LincRNAs (long intergenic non-coding RNAs) seem to be the flavor du jour for researchers studying the many functions of various types of RNA, in addition to the traditional role of carrying genetic information from DNA to the cellular structures where proteins are made. Very recent research showed that lincRNAs regulate gene expression in embryonic stem cells. Another lab has now come up with a technique for determining exactly where on a cell’s chromosones a given lincRNA binds in order to regulate gene expression.
A new technique developed by researchers at the Stanford University School of Medicine allows researchers to identify the exact DNA sequences and locations bound by regulatory RNAs. This information is necessary to understand how the recently identified RNA molecules control the expression of neighboring and distant genes.
The study offers a startling glimpse into the intricate world of gene expression and how RNA, once thought to be only a lowly cellular messenger, actively unlocks our DNA-based genome. “We used to have to just infer where these RNAs were acting based on their biological effects,” said Howard Chang, MD, PhD, professor of dermatology. “But now we can identify precisely where on the chromatin they are binding. We’ve found that these sites are focal, numerous and sequence-specific.”

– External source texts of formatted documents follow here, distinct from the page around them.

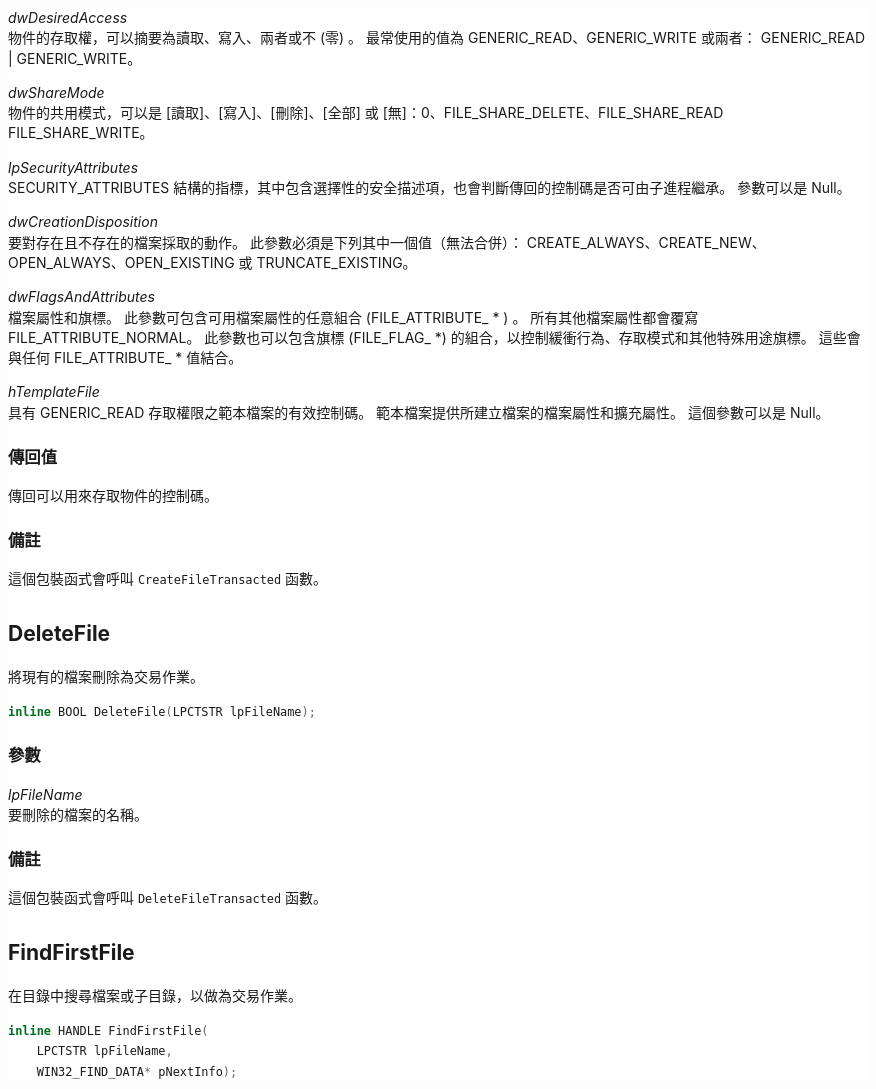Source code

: *dwDesiredAccess*<br/>
物件的存取權，可以摘要為讀取、寫入、兩者或不 (零) 。 最常使用的值為 GENERIC_READ、GENERIC_WRITE 或兩者： GENERIC_READ &#124; GENERIC_WRITE。

*dwShareMode*<br/>
物件的共用模式，可以是 [讀取]、[寫入]、[刪除]、[全部] 或 [無]：0、FILE_SHARE_DELETE、FILE_SHARE_READ FILE_SHARE_WRITE。

*lpSecurityAttributes*<br/>
SECURITY_ATTRIBUTES 結構的指標，其中包含選擇性的安全描述項，也會判斷傳回的控制碼是否可由子進程繼承。 參數可以是 Null。

*dwCreationDisposition*<br/>
要對存在且不存在的檔案採取的動作。 此參數必須是下列其中一個值（無法合併）： CREATE_ALWAYS、CREATE_NEW、OPEN_ALWAYS、OPEN_EXISTING 或 TRUNCATE_EXISTING。

*dwFlagsAndAttributes*<br/>
檔案屬性和旗標。 此參數可包含可用檔案屬性的任意組合 (FILE_ATTRIBUTE_ * ) 。 所有其他檔案屬性都會覆寫 FILE_ATTRIBUTE_NORMAL。 此參數也可以包含旗標 (FILE_FLAG_ \*) 的組合，以控制緩衝行為、存取模式和其他特殊用途旗標。 這些會與任何 FILE_ATTRIBUTE_ \* 值結合。

*hTemplateFile*<br/>
具有 GENERIC_READ 存取權限之範本檔案的有效控制碼。 範本檔案提供所建立檔案的檔案屬性和擴充屬性。 這個參數可以是 Null。

### <a name="return-value"></a>傳回值

傳回可以用來存取物件的控制碼。

### <a name="remarks"></a>備註

這個包裝函式會呼叫 `CreateFileTransacted` 函數。

## <a name="deletefile"></a><a name="deletefile"></a> DeleteFile

將現有的檔案刪除為交易作業。

```cpp
inline BOOL DeleteFile(LPCTSTR lpFileName);
```

### <a name="parameters"></a>參數

*lpFileName*<br/>
要刪除的檔案的名稱。

### <a name="remarks"></a>備註

這個包裝函式會呼叫 `DeleteFileTransacted` 函數。

## <a name="findfirstfile"></a><a name="findfirstfile"></a> FindFirstFile

在目錄中搜尋檔案或子目錄，以做為交易作業。

```cpp
inline HANDLE FindFirstFile(
    LPCTSTR lpFileName,
    WIN32_FIND_DATA* pNextInfo);
```
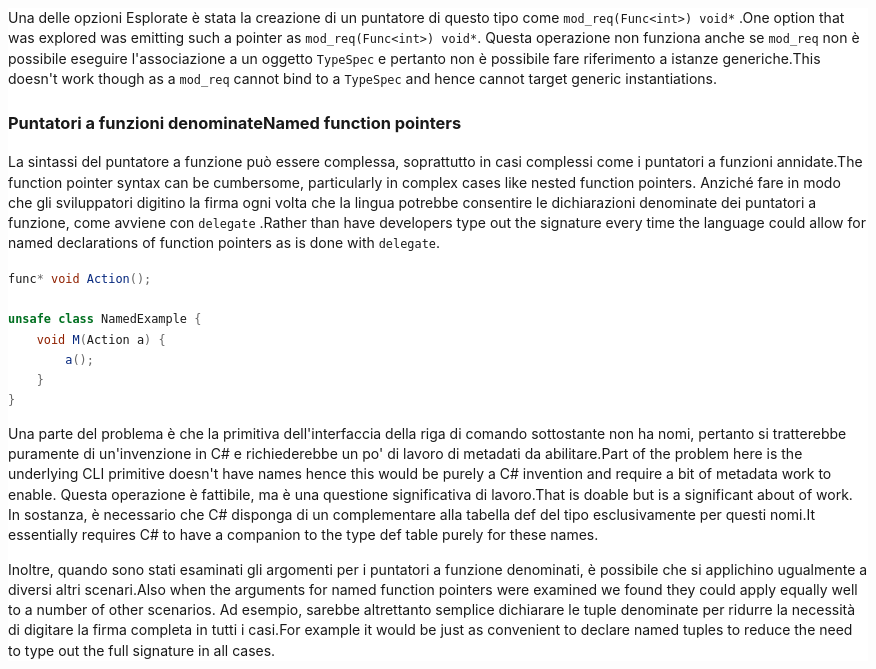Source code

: <span data-ttu-id="8f257-283">Una delle opzioni Esplorate è stata la creazione di un puntatore di questo tipo come `mod_req(Func<int>) void*` .</span><span class="sxs-lookup"><span data-stu-id="8f257-283">One option that was explored was emitting such a pointer as `mod_req(Func<int>) void*`.</span></span> <span data-ttu-id="8f257-284">Questa operazione non funziona anche se `mod_req` non è possibile eseguire l'associazione a un oggetto `TypeSpec` e pertanto non è possibile fare riferimento a istanze generiche.</span><span class="sxs-lookup"><span data-stu-id="8f257-284">This doesn't work though as a `mod_req` cannot bind to a `TypeSpec` and hence cannot target generic instantiations.</span></span>

### <a name="named-function-pointers"></a><span data-ttu-id="8f257-285">Puntatori a funzioni denominate</span><span class="sxs-lookup"><span data-stu-id="8f257-285">Named function pointers</span></span>

<span data-ttu-id="8f257-286">La sintassi del puntatore a funzione può essere complessa, soprattutto in casi complessi come i puntatori a funzioni annidate.</span><span class="sxs-lookup"><span data-stu-id="8f257-286">The function pointer syntax can be cumbersome, particularly in complex cases like nested function pointers.</span></span> <span data-ttu-id="8f257-287">Anziché fare in modo che gli sviluppatori digitino la firma ogni volta che la lingua potrebbe consentire le dichiarazioni denominate dei puntatori a funzione, come avviene con `delegate` .</span><span class="sxs-lookup"><span data-stu-id="8f257-287">Rather than have developers type out the signature every time the language could allow for named declarations of function pointers as is done with `delegate`.</span></span>

``` csharp
func* void Action();

unsafe class NamedExample {
    void M(Action a) {
        a();
    }
}
```

<span data-ttu-id="8f257-288">Una parte del problema è che la primitiva dell'interfaccia della riga di comando sottostante non ha nomi, pertanto si tratterebbe puramente di un'invenzione in C# e richiederebbe un po' di lavoro di metadati da abilitare.</span><span class="sxs-lookup"><span data-stu-id="8f257-288">Part of the problem here is the underlying CLI primitive doesn't have names hence this would be purely a C# invention and require a bit of metadata work to enable.</span></span> <span data-ttu-id="8f257-289">Questa operazione è fattibile, ma è una questione significativa di lavoro.</span><span class="sxs-lookup"><span data-stu-id="8f257-289">That is doable but is a significant about of work.</span></span> <span data-ttu-id="8f257-290">In sostanza, è necessario che C# disponga di un complementare alla tabella def del tipo esclusivamente per questi nomi.</span><span class="sxs-lookup"><span data-stu-id="8f257-290">It essentially requires C# to have a companion to the type def table purely for these names.</span></span>

<span data-ttu-id="8f257-291">Inoltre, quando sono stati esaminati gli argomenti per i puntatori a funzione denominati, è possibile che si applichino ugualmente a diversi altri scenari.</span><span class="sxs-lookup"><span data-stu-id="8f257-291">Also when the arguments for named function pointers were examined we found they could apply equally well to a number of other scenarios.</span></span> <span data-ttu-id="8f257-292">Ad esempio, sarebbe altrettanto semplice dichiarare le tuple denominate per ridurre la necessità di digitare la firma completa in tutti i casi.</span><span class="sxs-lookup"><span data-stu-id="8f257-292">For example it would be just as convenient to declare named tuples to reduce the need to type out the full signature in all cases.</span></span>

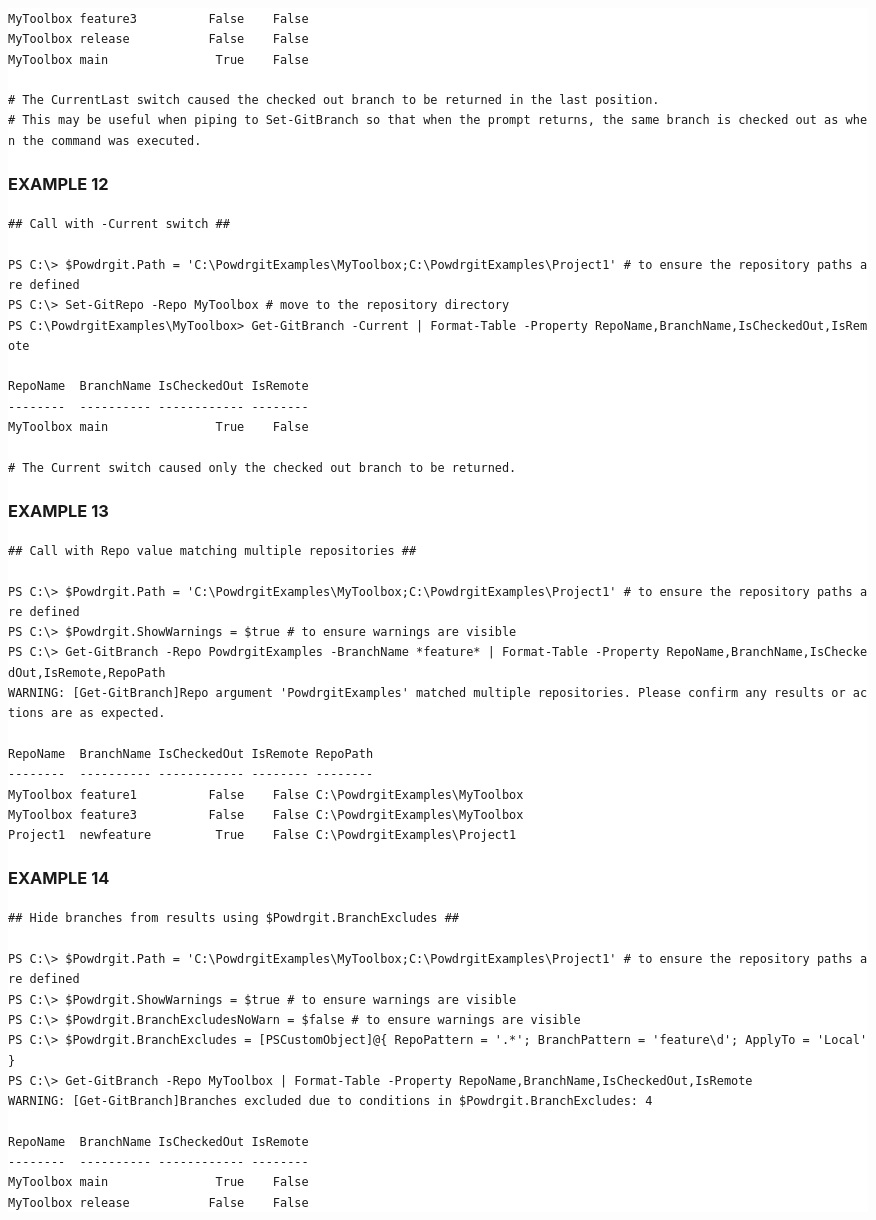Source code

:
 ```
MyToolbox feature3          False    False
MyToolbox release           False    False
MyToolbox main               True    False

# The CurrentLast switch caused the checked out branch to be returned in the last position.
# This may be useful when piping to Set-GitBranch so that when the prompt returns, the same branch is checked out as when the command was executed.
```

### EXAMPLE 12
```
## Call with -Current switch ##

PS C:\> $Powdrgit.Path = 'C:\PowdrgitExamples\MyToolbox;C:\PowdrgitExamples\Project1' # to ensure the repository paths are defined
PS C:\> Set-GitRepo -Repo MyToolbox # move to the repository directory
PS C:\PowdrgitExamples\MyToolbox> Get-GitBranch -Current | Format-Table -Property RepoName,BranchName,IsCheckedOut,IsRemote

RepoName  BranchName IsCheckedOut IsRemote
--------  ---------- ------------ --------
MyToolbox main               True    False

# The Current switch caused only the checked out branch to be returned.
```

### EXAMPLE 13
```
## Call with Repo value matching multiple repositories ##

PS C:\> $Powdrgit.Path = 'C:\PowdrgitExamples\MyToolbox;C:\PowdrgitExamples\Project1' # to ensure the repository paths are defined
PS C:\> $Powdrgit.ShowWarnings = $true # to ensure warnings are visible
PS C:\> Get-GitBranch -Repo PowdrgitExamples -BranchName *feature* | Format-Table -Property RepoName,BranchName,IsCheckedOut,IsRemote,RepoPath
WARNING: [Get-GitBranch]Repo argument 'PowdrgitExamples' matched multiple repositories. Please confirm any results or actions are as expected.

RepoName  BranchName IsCheckedOut IsRemote RepoPath
--------  ---------- ------------ -------- --------
MyToolbox feature1          False    False C:\PowdrgitExamples\MyToolbox
MyToolbox feature3          False    False C:\PowdrgitExamples\MyToolbox
Project1  newfeature         True    False C:\PowdrgitExamples\Project1
```

### EXAMPLE 14
```
## Hide branches from results using $Powdrgit.BranchExcludes ##

PS C:\> $Powdrgit.Path = 'C:\PowdrgitExamples\MyToolbox;C:\PowdrgitExamples\Project1' # to ensure the repository paths are defined
PS C:\> $Powdrgit.ShowWarnings = $true # to ensure warnings are visible
PS C:\> $Powdrgit.BranchExcludesNoWarn = $false # to ensure warnings are visible
PS C:\> $Powdrgit.BranchExcludes = [PSCustomObject]@{ RepoPattern = '.*'; BranchPattern = 'feature\d'; ApplyTo = 'Local' }
PS C:\> Get-GitBranch -Repo MyToolbox | Format-Table -Property RepoName,BranchName,IsCheckedOut,IsRemote
WARNING: [Get-GitBranch]Branches excluded due to conditions in $Powdrgit.BranchExcludes: 4

RepoName  BranchName IsCheckedOut IsRemote
--------  ---------- ------------ --------
MyToolbox main               True    False
MyToolbox release           False    False
```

This research greatly improves lab techniques for studying lincRNA, but doesn’t itself identify new functions.
However, the announcement lists several functions already determined, which suggest just how important lincRNAs may be. One type of lincRNA binds to the single X chromosome in male cells. It seems to make transcription more efficient, which is good, since male cells have only one X chromosome instead of the two in female cells.
The telomerase RNA component (TERC) is also a lincRNA. TERC binds to a chromosome’s telomeres so that telomerase can keep them from becoming too short, which is especially important during embryonic development. But interestingly enough, TERC also regulates genes involved in the Wnt pathway – which is also vital during embryonic development and tissue regeneration.
Yet another lincRNA, called HOTAIR, regulates genes that code for polycomb-group proteins. These proteins remodel the chromatin of chromosomes to enable epigenetic silencing of genes. This is known to be important for silencing Hox genes during fruit fly embryonic development.
An obvious theme here is gene regulation in embryonic development. This is a tricky process, since embryonic cells go through a sequence of changes en route to becoming adult cells. Genes have to be turned on and off at the right times so that this process goes smoothly and produces a viable organism, instead of just a blob of cells.